Funktion der Heisskanaldüse im Spritzgusswerkzeug
Eine Heisskanaldüse verbindet den Heisskanalverteiler mit der einzelnen Kavität und hält die Schmelze auf dem Weg dorthin prozessgerecht temperiert. Im Unterschied zum Kaltkanal entsteht dabei kein separater, erstarrender Angusskanal zwischen Verteiler und Formteil. Entscheidend sind die abgestimmte Wärmeführung, die Geometrie des Fliesswegs und die Ausführung der Düsenfront im Bereich des Anschnitts.

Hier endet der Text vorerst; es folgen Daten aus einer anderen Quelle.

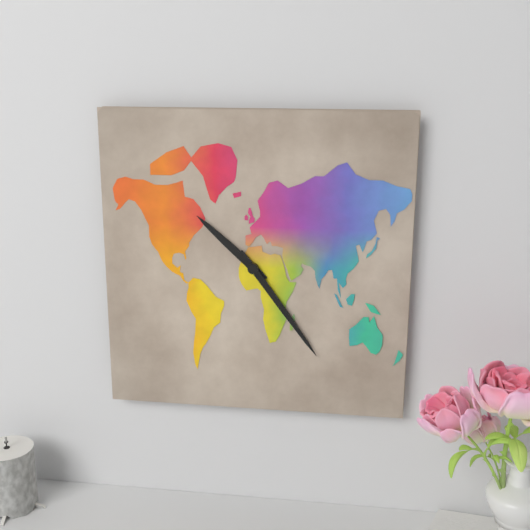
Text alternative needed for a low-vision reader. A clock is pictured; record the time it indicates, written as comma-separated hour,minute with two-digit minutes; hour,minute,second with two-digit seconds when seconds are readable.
10,24
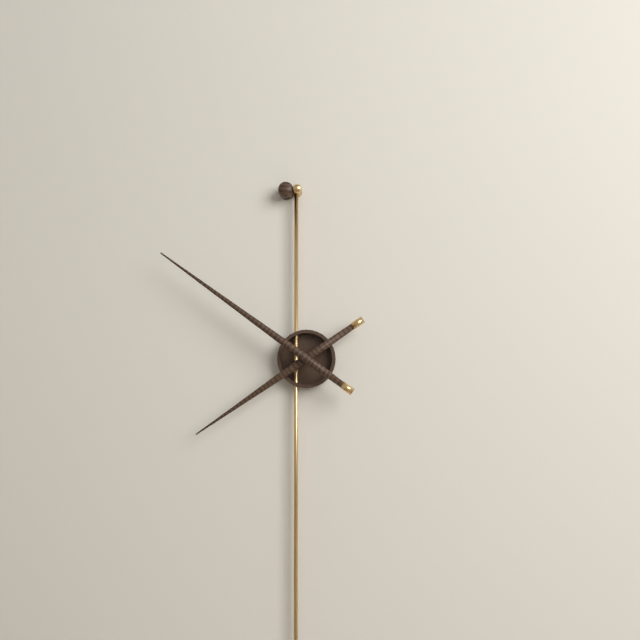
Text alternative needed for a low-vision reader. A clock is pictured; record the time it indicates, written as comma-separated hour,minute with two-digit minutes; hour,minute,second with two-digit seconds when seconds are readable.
7,51
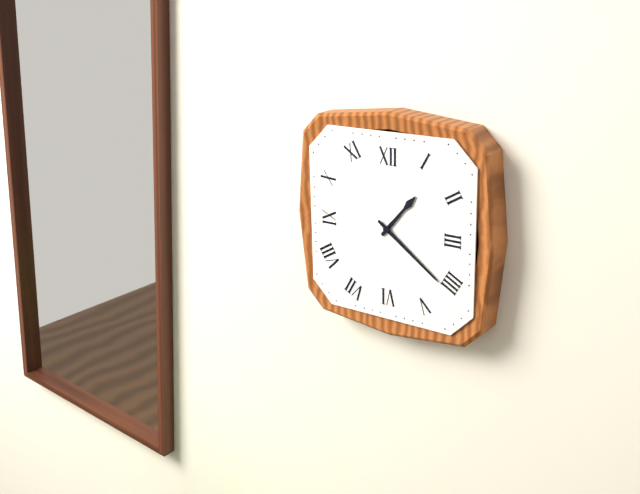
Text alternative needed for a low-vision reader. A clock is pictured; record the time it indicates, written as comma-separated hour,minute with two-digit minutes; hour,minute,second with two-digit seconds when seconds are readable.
1,21
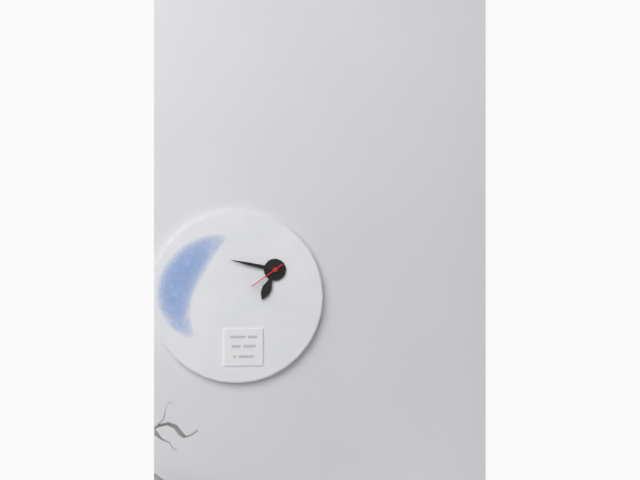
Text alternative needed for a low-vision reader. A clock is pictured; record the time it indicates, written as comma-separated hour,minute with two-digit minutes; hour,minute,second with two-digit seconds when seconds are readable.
6,47
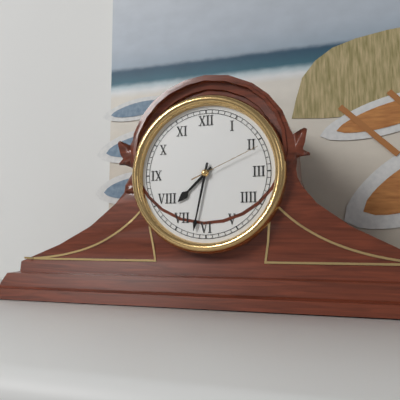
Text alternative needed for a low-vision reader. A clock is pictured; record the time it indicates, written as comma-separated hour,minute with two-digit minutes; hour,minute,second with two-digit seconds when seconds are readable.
7,32,11
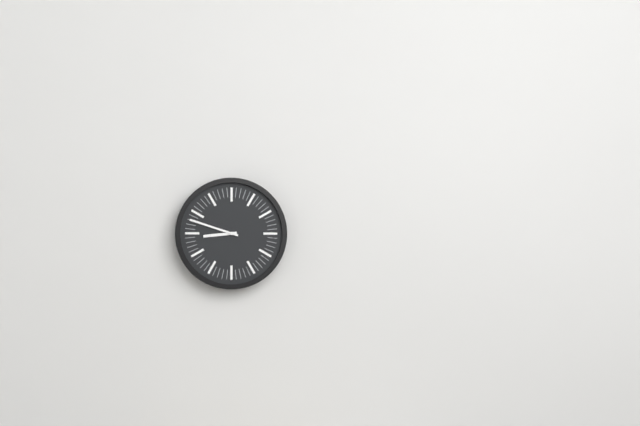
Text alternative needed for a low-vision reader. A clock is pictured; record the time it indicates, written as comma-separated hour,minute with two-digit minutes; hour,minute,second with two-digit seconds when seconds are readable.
8,48
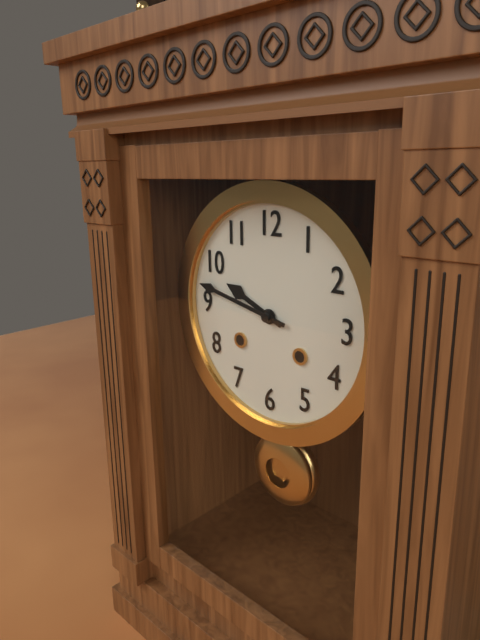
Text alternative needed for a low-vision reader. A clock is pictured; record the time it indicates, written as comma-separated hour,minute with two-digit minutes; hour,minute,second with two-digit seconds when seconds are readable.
9,47
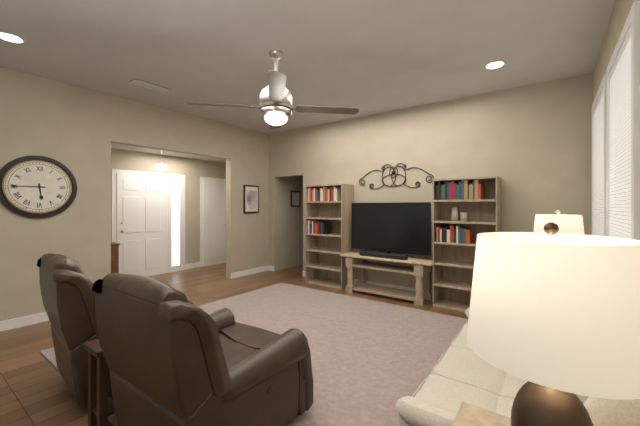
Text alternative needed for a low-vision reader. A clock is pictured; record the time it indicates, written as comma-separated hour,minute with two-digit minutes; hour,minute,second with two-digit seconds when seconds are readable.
5,45
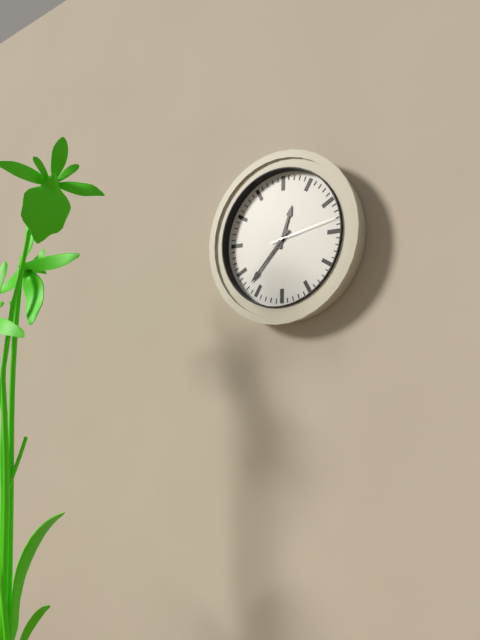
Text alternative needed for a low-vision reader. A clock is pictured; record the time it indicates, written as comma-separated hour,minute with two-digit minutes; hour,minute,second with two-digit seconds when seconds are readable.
12,37,13
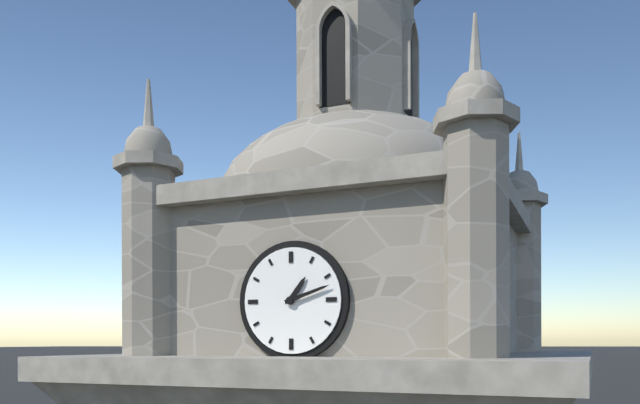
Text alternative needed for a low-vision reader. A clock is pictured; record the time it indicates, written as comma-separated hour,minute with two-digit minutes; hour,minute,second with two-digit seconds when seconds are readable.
1,12
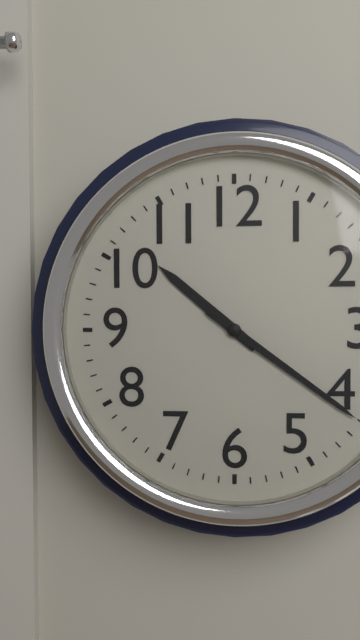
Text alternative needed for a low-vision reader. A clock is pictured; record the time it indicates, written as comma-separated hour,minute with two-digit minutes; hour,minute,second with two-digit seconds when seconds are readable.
10,21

Typische Einsatzbereiche in Serien- und Mehrkavitätenwerkzeugen
Heisskanaldüsen werden vor allem in Spritzgusswerkzeugen eingesetzt, bei denen Materialeffizienz, kurze Zykluszeiten oder eine definierte Anschnittqualität relevant sind. Häufig sind sie in Mehrkavitätenwerkzeugen, bei direkt angespritzten Sichtteilen oder bei Bauteilen mit engen Anforderungen an Reproduzierbarkeit zu finden. Auch bei technischen Kunststoffteilen mit komplexer Füllung ist die saubere Führung der Schmelze bis an die Kavität ein Auslegungsthema.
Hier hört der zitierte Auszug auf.